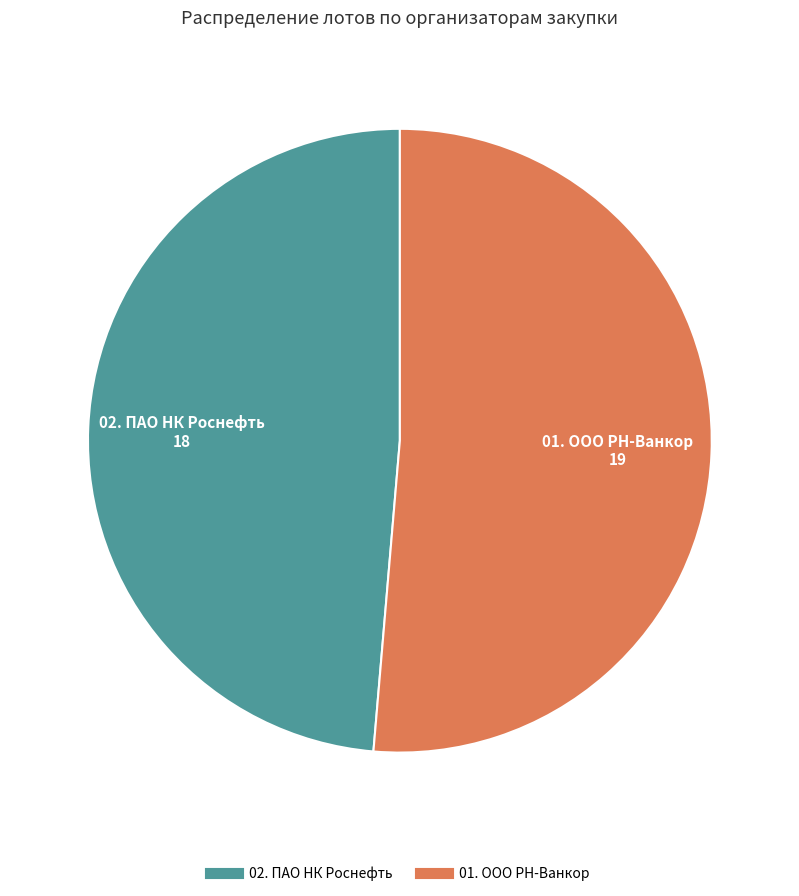

Which has a higher value, 02. ПАО НК Роснефть or 01. ООО РН-Ванкор?

01. ООО РН-Ванкор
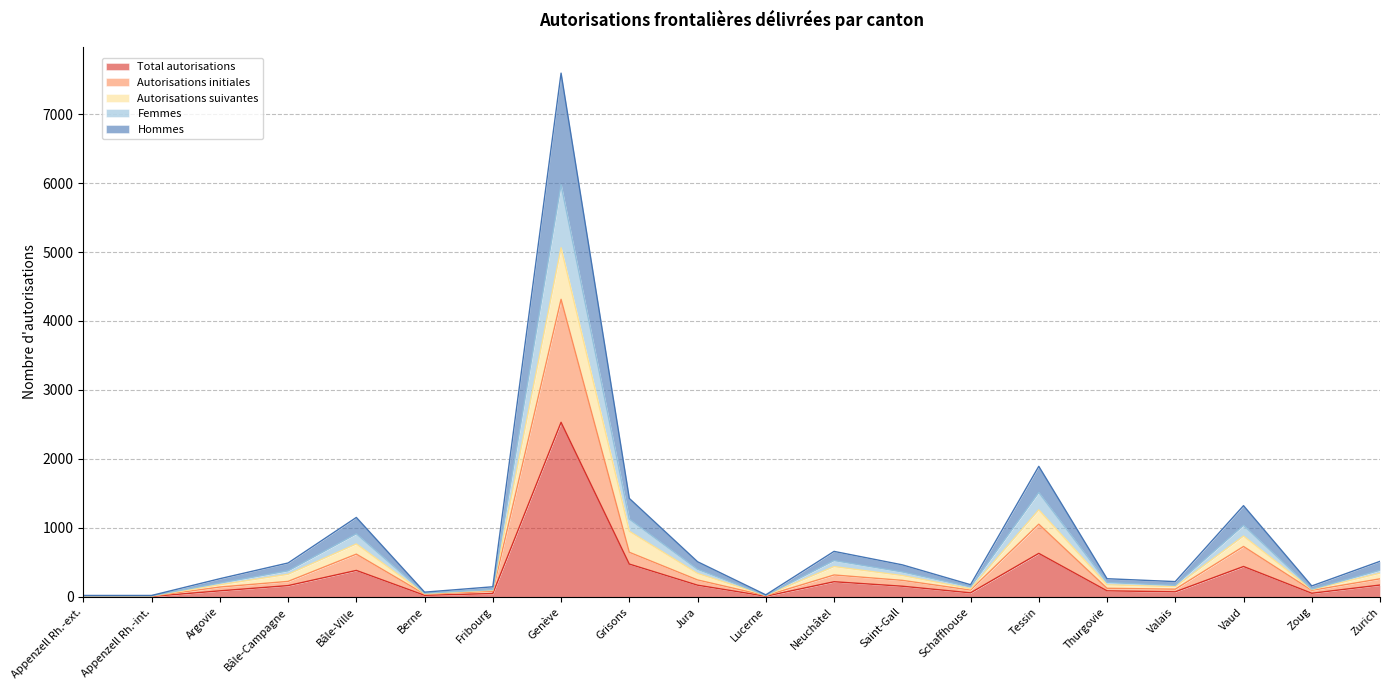

Which has a higher value, Bâle-Ville or Appenzell Rh.-int.?

Bâle-Ville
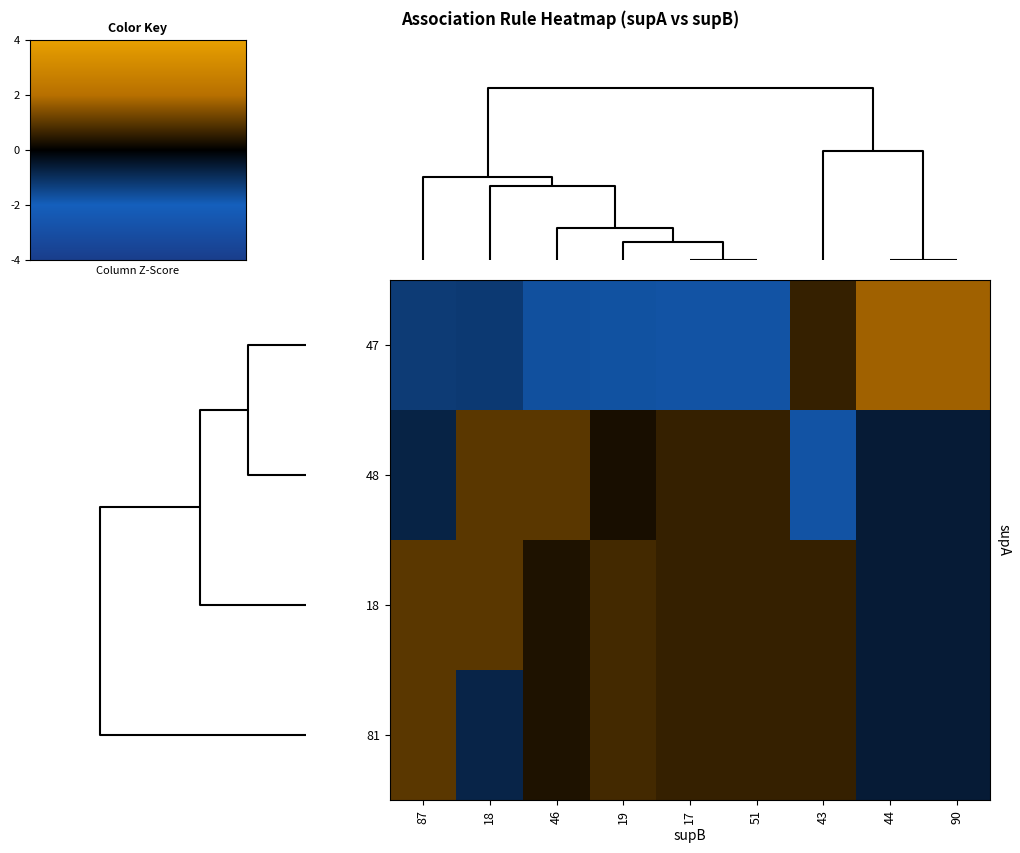

List the series in order of their overall mean, lowest first.

47, 48, 81, 18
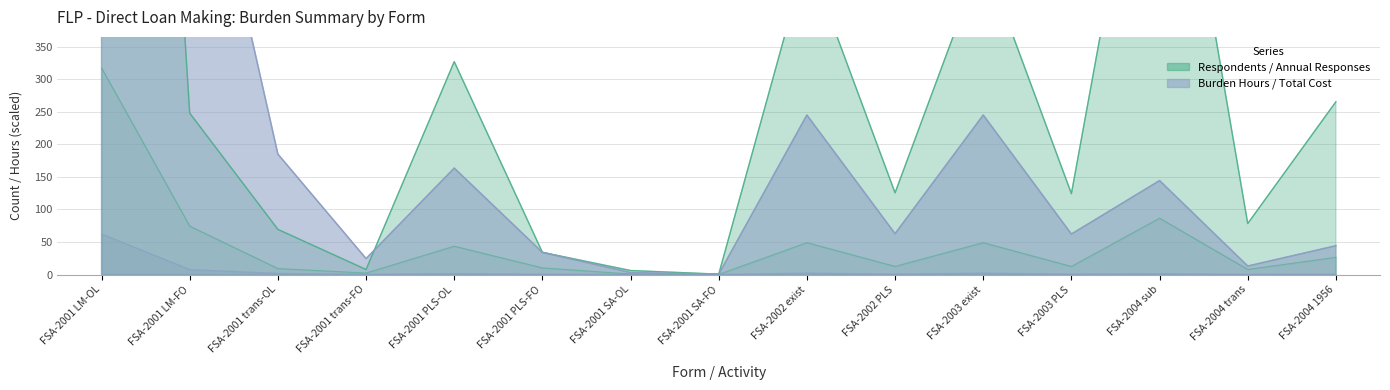

Rank the series at FSA-2004 sub from lowest to highest value.

total_cost, respondents, total_burden_hours, total_annual_responses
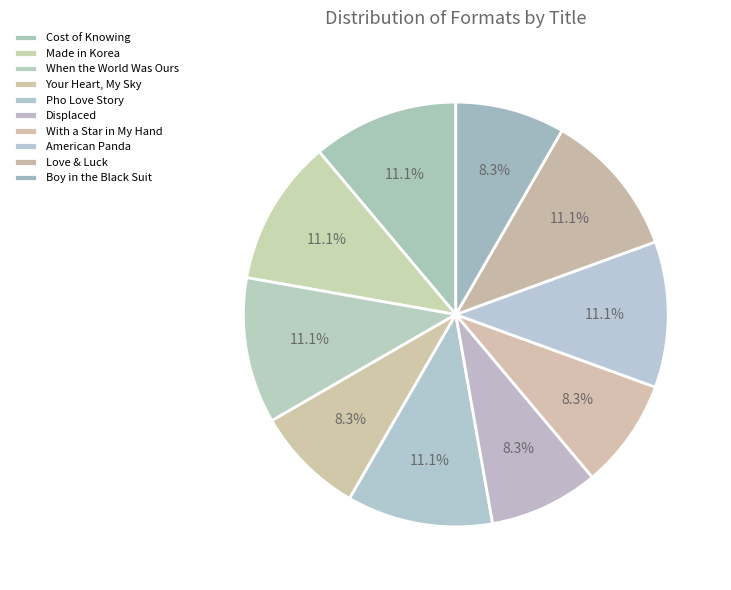

How many slices are in this pie chart?

10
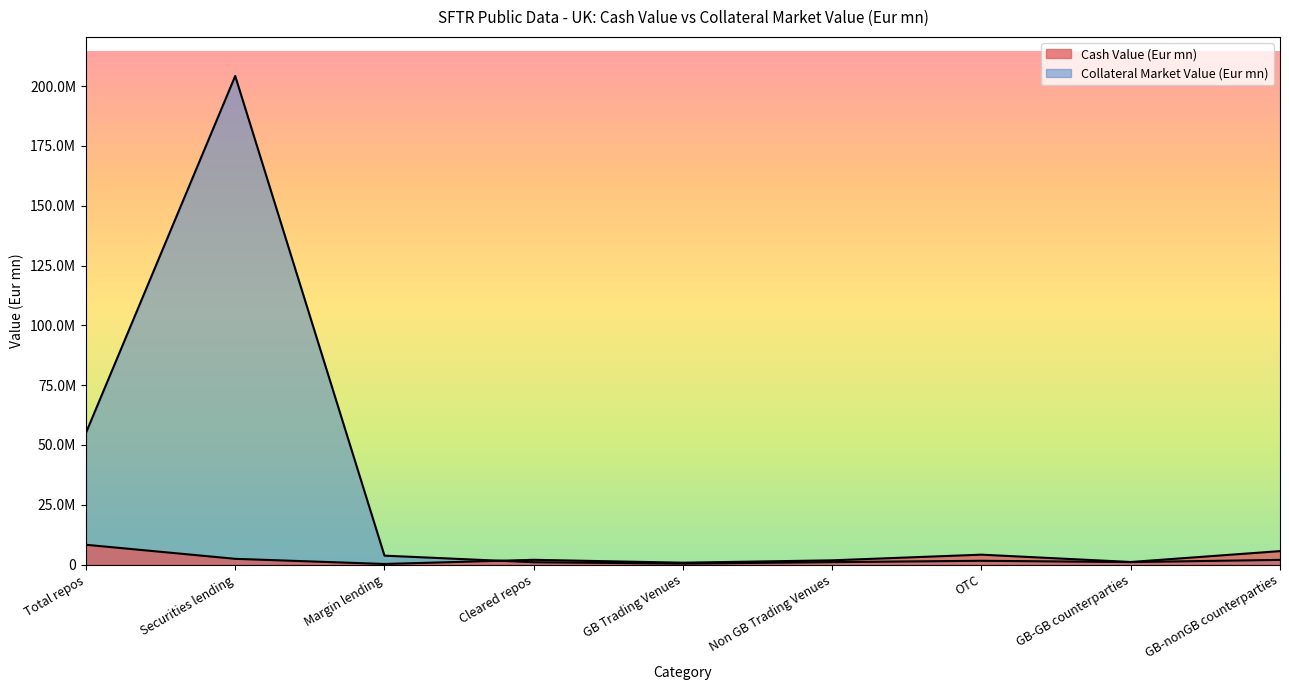

What is the maximum value for Cash Value (Eur mn)?

8285060.3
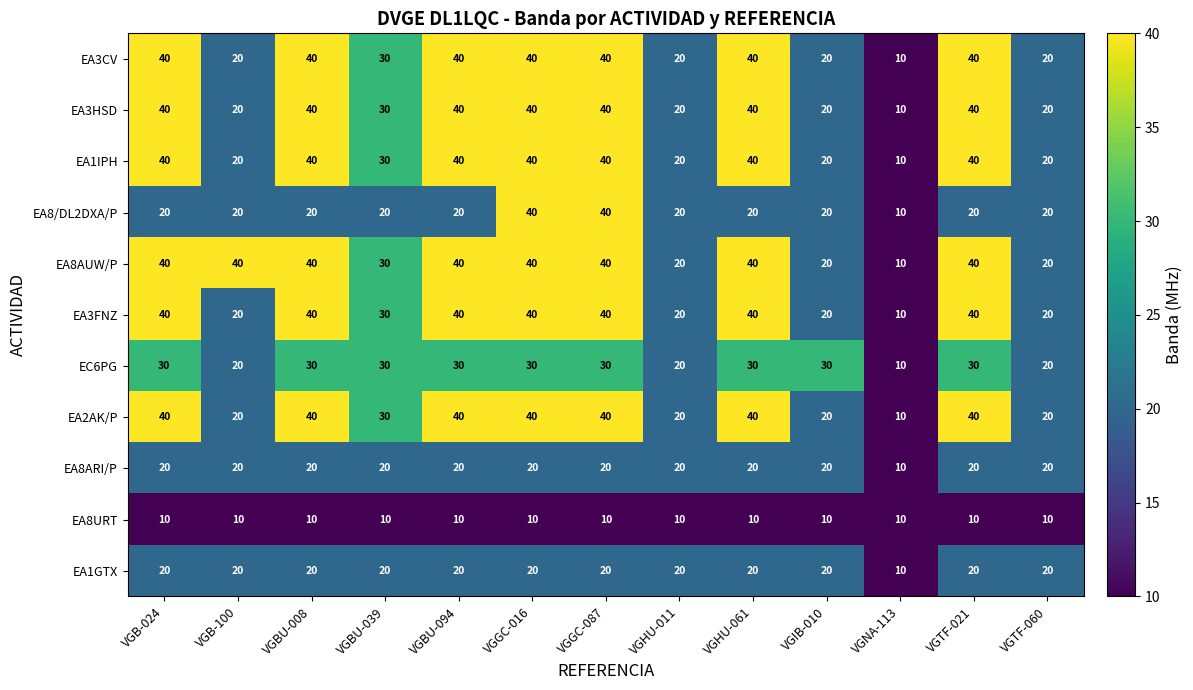

Which series has the largest total across all categories?

EA8AUW/P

- - -

* What you have to do: Lay out the listing above as a Markdown table with two columns, Row and Line, giving each non-blank line its own numbered row. Leave out the pictures.

* Exercise output:
| Row | Line |
|---|---|
| 1 | Which has a higher value, 02. ПАО НК Роснефть or 01. ООО РН-Ванкор? |
| 2 | 01. ООО РН-Ванкор |
| 3 | Which has a higher value, Bâle-Ville or Appenzell Rh.-int.? |
| 4 | Bâle-Ville |
| 5 | List the series in order of their overall mean, lowest first. |
| 6 | 47, 48, 81, 18 |
| 7 | Rank the series at FSA-2004 sub from lowest to highest value. |
| 8 | total_cost, respondents, total_burden_hours, total_annual_responses |
| 9 | How many slices are in this pie chart? |
| 10 | 10 |
| 11 | What is the maximum value for Cash Value (Eur mn)? |
| 12 | 8285060.3 |
| 13 | Which series has the largest total across all categories? |
| 14 | EA8AUW/P |